イスラと話をしたがっているのは消防団のシュミット、止めているのはロイだ。
「話を聞きたいだけだ。あいつが何にやられたのかをな」
「それが無理だと言っている。まだ熱が高い。意識もはっきりしない。そんな奴と話をして意味があるのか?」
シュミットの苛ついた声が、ロイの冷静な声の後に続く。
「意味があるかどうかは俺が決める。イスラを庇うつもりなら、お前からも話を聞かせてもらうぞ」
ロイが扉を隔てても分かるくらい深いため息をついた。そんな場合ではないことは分かっているが、思わず頬が緩む。

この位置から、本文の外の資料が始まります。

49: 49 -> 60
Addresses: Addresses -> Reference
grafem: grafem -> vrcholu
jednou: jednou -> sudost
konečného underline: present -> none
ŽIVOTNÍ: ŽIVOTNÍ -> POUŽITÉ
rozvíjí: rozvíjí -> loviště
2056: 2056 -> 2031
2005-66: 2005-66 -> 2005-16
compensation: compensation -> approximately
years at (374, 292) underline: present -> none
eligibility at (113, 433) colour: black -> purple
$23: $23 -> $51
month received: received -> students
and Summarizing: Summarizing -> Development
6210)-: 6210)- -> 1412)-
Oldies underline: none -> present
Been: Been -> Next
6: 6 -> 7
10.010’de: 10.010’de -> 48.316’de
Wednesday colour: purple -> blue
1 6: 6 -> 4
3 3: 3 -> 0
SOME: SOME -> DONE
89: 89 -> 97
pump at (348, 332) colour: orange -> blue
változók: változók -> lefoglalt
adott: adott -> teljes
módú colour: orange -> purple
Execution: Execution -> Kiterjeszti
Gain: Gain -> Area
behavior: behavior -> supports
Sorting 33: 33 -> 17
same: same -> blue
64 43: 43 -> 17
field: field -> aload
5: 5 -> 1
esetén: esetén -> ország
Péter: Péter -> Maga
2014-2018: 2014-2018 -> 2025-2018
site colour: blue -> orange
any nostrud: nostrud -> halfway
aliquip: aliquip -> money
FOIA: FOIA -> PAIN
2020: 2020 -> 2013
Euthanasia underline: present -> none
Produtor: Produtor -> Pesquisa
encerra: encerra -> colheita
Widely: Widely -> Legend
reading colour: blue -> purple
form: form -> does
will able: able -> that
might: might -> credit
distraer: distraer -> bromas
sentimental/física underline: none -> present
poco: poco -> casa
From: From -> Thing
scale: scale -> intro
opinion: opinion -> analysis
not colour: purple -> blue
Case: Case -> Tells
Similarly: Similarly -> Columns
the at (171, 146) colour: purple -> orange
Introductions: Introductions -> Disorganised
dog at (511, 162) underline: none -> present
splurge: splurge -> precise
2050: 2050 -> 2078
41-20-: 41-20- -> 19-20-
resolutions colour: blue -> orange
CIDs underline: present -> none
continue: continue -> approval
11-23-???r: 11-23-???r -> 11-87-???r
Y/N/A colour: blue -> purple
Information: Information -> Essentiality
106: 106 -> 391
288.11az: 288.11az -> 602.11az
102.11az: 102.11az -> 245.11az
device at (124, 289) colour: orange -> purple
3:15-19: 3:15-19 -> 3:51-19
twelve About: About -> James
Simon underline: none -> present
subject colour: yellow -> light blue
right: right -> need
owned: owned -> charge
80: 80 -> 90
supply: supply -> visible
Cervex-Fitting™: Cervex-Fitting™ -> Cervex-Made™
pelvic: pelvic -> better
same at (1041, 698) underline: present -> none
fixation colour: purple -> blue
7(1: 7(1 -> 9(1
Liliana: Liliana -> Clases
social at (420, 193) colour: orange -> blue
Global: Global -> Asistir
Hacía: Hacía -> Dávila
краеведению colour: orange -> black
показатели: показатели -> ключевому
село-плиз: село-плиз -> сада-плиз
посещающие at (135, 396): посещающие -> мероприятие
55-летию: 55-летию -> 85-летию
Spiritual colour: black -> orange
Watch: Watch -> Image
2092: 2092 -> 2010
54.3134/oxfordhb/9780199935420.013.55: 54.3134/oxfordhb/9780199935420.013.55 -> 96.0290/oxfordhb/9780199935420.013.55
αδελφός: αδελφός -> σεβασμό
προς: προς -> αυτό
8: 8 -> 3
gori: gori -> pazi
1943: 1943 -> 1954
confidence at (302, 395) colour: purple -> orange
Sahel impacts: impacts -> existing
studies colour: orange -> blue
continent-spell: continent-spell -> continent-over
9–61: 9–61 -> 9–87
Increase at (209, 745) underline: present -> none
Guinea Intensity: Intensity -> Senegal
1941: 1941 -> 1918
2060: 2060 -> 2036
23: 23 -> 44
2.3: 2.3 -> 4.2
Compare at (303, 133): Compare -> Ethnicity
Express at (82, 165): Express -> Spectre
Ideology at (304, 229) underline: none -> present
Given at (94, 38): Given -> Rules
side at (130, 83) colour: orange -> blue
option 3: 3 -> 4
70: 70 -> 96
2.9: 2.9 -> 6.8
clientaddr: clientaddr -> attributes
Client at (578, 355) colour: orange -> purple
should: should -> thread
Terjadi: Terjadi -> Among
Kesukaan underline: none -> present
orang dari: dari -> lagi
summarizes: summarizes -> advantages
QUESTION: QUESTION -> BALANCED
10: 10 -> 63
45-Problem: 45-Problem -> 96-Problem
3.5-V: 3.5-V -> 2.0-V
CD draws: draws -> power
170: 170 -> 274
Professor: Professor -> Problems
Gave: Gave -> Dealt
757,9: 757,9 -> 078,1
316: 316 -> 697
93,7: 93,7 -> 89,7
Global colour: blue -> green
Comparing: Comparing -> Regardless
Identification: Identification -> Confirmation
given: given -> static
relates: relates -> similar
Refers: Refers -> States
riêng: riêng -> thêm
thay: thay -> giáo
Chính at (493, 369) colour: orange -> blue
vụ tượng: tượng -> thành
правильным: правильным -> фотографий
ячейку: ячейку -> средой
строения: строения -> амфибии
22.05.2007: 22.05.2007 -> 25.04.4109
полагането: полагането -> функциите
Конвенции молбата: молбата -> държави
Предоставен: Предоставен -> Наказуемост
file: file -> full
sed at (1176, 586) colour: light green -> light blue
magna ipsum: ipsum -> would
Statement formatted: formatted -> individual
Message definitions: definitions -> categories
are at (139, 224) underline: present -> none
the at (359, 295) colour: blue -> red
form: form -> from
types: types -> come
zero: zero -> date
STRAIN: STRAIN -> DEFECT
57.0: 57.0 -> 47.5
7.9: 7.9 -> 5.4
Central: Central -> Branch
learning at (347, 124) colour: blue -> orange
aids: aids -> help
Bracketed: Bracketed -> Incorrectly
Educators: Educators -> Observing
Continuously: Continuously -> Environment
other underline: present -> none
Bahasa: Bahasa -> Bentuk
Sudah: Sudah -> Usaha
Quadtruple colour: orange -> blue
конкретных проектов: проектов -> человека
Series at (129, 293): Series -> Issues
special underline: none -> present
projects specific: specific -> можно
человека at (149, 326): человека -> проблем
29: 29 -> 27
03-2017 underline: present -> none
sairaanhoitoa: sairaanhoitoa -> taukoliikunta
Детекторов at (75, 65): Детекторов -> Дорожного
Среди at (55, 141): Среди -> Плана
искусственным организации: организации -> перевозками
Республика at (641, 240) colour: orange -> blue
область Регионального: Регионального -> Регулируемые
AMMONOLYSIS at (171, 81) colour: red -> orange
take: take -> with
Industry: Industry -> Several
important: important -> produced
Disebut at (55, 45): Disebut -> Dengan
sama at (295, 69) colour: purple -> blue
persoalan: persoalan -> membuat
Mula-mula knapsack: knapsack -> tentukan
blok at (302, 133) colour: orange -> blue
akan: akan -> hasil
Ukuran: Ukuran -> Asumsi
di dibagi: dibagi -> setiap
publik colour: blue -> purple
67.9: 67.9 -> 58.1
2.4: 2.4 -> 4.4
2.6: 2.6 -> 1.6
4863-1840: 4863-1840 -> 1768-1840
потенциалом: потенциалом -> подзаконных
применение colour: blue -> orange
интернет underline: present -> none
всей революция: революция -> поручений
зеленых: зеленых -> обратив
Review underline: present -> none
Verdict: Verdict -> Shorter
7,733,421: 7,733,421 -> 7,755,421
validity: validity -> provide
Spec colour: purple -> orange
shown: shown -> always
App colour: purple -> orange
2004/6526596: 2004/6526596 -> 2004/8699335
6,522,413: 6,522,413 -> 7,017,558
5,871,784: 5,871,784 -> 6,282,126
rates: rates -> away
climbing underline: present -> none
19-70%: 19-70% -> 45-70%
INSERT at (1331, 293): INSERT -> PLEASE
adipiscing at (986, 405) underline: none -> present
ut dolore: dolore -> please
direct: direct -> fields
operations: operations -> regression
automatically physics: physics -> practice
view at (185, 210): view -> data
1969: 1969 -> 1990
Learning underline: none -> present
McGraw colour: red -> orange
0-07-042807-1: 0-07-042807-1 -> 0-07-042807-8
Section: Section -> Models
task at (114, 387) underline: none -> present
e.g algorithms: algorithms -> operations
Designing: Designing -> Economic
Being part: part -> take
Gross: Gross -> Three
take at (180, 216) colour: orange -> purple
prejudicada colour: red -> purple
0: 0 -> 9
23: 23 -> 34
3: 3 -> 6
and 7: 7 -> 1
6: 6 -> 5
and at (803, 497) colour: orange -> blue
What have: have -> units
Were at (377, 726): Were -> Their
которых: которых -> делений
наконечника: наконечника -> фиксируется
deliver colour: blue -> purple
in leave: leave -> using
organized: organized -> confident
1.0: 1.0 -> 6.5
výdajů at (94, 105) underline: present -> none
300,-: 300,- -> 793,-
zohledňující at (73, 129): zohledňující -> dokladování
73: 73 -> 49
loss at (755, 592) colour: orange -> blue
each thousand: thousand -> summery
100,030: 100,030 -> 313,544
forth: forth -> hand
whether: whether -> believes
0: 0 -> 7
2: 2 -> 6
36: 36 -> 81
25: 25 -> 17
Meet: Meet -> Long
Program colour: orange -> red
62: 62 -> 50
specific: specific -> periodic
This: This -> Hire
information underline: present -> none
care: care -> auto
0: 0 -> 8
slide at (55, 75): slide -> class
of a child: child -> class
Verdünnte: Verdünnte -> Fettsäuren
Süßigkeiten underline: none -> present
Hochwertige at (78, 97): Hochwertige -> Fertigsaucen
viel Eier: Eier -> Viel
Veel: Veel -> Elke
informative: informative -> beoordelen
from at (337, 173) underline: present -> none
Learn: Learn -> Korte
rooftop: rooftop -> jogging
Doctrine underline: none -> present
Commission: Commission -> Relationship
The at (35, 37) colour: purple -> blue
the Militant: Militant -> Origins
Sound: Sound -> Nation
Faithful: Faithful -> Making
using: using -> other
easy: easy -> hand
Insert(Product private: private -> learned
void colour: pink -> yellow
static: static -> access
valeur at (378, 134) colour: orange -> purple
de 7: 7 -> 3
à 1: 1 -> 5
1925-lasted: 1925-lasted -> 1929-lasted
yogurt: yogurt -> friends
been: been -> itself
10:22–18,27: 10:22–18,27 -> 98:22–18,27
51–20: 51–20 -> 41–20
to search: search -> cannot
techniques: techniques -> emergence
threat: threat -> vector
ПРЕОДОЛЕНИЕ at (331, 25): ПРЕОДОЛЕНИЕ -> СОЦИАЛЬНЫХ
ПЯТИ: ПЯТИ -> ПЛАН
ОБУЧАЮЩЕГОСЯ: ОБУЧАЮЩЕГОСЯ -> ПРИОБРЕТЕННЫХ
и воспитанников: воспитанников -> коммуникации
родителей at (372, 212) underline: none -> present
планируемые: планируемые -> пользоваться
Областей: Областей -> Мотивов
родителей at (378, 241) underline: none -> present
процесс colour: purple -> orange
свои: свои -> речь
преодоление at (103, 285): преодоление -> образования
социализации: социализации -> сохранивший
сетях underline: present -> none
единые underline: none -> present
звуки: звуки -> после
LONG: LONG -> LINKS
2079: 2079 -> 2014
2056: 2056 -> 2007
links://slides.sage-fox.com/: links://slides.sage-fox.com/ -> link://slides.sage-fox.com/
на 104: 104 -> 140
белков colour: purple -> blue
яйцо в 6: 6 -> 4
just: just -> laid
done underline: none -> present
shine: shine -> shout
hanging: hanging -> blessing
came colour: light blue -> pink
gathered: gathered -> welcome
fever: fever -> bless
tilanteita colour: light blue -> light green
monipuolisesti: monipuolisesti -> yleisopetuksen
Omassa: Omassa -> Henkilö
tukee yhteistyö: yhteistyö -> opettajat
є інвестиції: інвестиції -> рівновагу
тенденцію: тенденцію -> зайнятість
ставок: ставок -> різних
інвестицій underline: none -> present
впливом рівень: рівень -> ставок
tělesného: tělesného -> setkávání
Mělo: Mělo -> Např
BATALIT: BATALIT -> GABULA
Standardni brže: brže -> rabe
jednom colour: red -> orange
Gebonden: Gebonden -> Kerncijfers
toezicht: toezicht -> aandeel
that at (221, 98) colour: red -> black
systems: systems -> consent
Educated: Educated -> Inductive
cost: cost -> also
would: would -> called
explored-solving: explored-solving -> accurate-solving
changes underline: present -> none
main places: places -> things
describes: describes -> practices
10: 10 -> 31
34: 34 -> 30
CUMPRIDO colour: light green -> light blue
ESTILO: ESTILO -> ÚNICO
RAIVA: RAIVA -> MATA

「話をさせないとは言っていないだろう。少し待てと言っているだけだ」
「少しってのはどれくらいだ?一時間後には話をさせてくれるのか?それとも明日か?どうなんだ?」
興奮気味に言い募るシュミットと、言い含めるように話すロイの温度差が面白い。彼らの話題の中心が、自分でなければもっと面白かったのに。
ぼんやりとした意識のまま、イスラは病室の扉から窓の外へと視線を戻した。
今はロイの好意――単なる職務上の倫理かもしれないが――に任せることにした。自分が下手に口を出すと、余計にややこしくなる。ロイにも余分な手間をかけることになるかもしれない。それならば、黙っていたほうが賢明だろう。
目を閉じる。周りの声がクリアに聞こえた。
「そんなことは分からない。話せるようになれば連絡する」
「こっちは急いでるんだ。そんなのんきなこと言ってられるか」
シュミットの剣幕から察するに、リロイの家からイスラに関する何かが見つかったのだろう。基本的に、リロイの家は狭いので、私物を置かないようにはしていたが、あり得ないことではない。イスラは八歳のころから、もう二十年近くもあの家に通い続けているのだ。最後に訪れたときも、こんな事態になるとは思ってもみなかったから、何の注意も払っていない。思えば、八歳のころからレイクシャーロットの住民たちを欺いて来たのだ。そんなイスラが住人であるべきではない。
イスラはふ、と自嘲気味に小さく笑った。
「なら、ジャレッドが帰ってきたら、話を聞かせてもらうからな」
イスラは思わず扉の向こうのシュミットの声に視線を遣った。
何故ここでジャレッドの名前が出てくる?
「ちょっと待てよ…」
声は掠れている。こんな小さな声では、部屋の外にまで届かない。
「ジャレッドに話を聞きたいなら、聞けばいい。イスラはまだ駄目だ」
「待てってば…」
扉の向こうでは、イスラの意思を無視して話が進んでいく。
身体を起こすと、また眩暈がした。気持ち悪い。吐きそうだ。無暗に何かにすがろうとして手を伸ばした先に、点滴のスタンドがあった。指先が触れ、思わず握りしめる。安定感のあるスタンドは倒れはしなかったが、少し足が浮いて床に着く際にガシャンと大きな音を立てた。
扉の向こうの声が止む。
「絶対に入ってくるな」
ロイがシュミットに言い残して慌てて入ってきた。シュミットは大人しく扉の向こうで待っている。扉が開いた際に思い切り中を覗き込んでいたが、イスラの様子を見て、ロイが嘘を吐いているわけではないことを理解したようだ。眉間に皺を寄せたが、黙って踵を返した。
「イスラ、何してる」
「ジャレッドは、関係ねぇ…」
口を開くと、嘔気が増した。だが、これだけは伝えなくてはいけない。どう考えても、ジャレッドは関係ない。
「関係ないなら、あいつ自身が関係ないと言うさ。もういい大人なんだ」
「あいつに…、これ以上迷惑かけたくねぇ…話なら、俺がする…」
「それはいいが、ちゃんと話せるようになってからだ。今のお前じゃ無理だ」
大き目のトレイにペーパータオルが敷かれたものが差し出された。背中を擦られる。
「吐くなら吐け。楽になる」
胃液だけを吐き出すと、イスラは再び闇に落ちた。